Listen, women always know. She avoids getting the evidence she needs to prove it, for HERSELF. She does this subconsciously. She does not want to know that he’s cheating on her, she doesn’t want to be sure because she’s not ready to leave him.
So it’s not the question of if you’re willing to tell her that her boyfriend is cheating, it’s the question of whether or not you’re ready to make her aware that other people KNOW that her man is cheating on her.
The truth is: Letting your friend know that YOU know that her man is cheating, embarrasses her! It forces her to make a choice that she is not ready to make. To cope with this, she WILL lash out on you. Regardless of how strong a woman is; in love, everyone is weak. All the built up anger and resentment she has for the man, will get dumped onto you because you’re the first person to verify those suspicions she had.
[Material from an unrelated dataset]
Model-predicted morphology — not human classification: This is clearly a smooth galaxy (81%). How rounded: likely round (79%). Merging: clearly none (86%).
You are forcing her to acknowledge that the infidelity is going on and that if she doesn’t leave her man, she will look stupid.
If you cannot contain yourself, you can let her see it for herself. Discretely point her in the direction of his wrong doings, so she can take her time to figure out what she is willing to do about it or if she’s wiling to acknowledge it at all. Do not open your mouth to comment on anybody’s relationship and/or significant other. It will not end well for you, you might end up losing a friend. Let the relationship run it’s course, let her be stupid this time because telling her won’t make her her leave him but she might leave you.
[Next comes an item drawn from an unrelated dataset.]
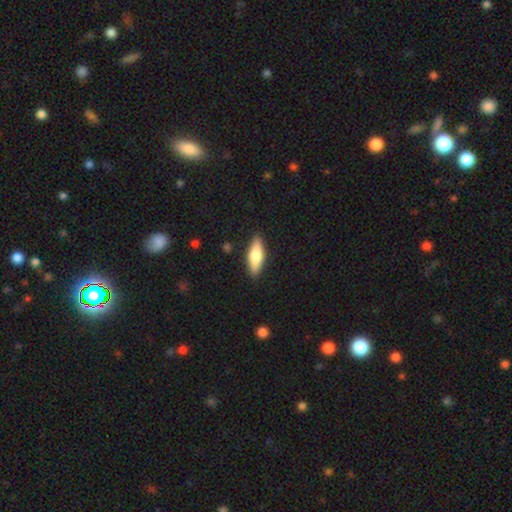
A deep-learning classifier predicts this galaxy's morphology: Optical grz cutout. It shows a smooth galaxy with no disk features (68%) that is in between round and cigar-shaped (49%, tied with cigar-shaped). Merging: none (89%).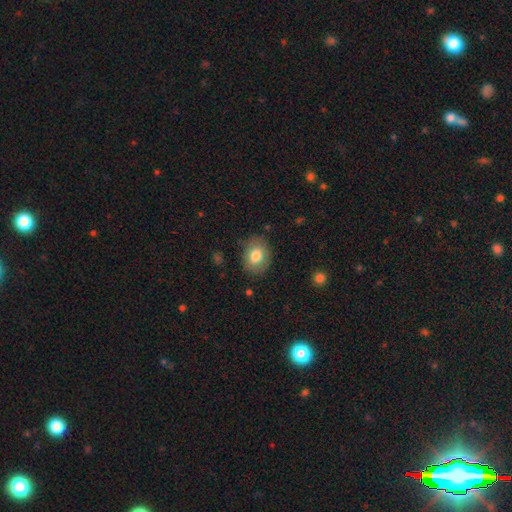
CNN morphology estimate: This is likely a smooth galaxy (79%). How rounded: likely in between (61%). Merging: clearly none (82%).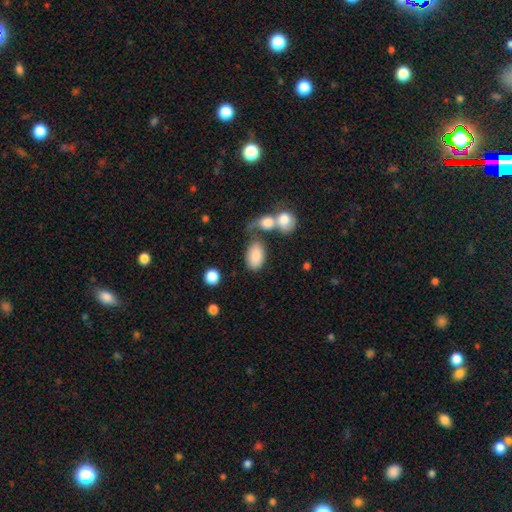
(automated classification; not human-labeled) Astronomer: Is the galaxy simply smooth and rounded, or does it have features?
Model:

Then hear that ‘you’re a hater’ or ‘you need to go find a man of your own’ or ‘you need to mind your business.’
She’ll be mad if you do and mad if you don’t. But if you choose to tell her, she is more than likely still currently in the relationship with the infidel and possibly still in denial. When you don’t and she’s upset with you for not telling her(if she even finds out), she’s already acknowledged it and made up her mind to leave him or have already left him or else she wouldn’t have told you. You can plead your case better when the trash is no longer in the picture.
Help her cope after the heartbreak, don’t be the one to break her heart.
Mind your business, baby!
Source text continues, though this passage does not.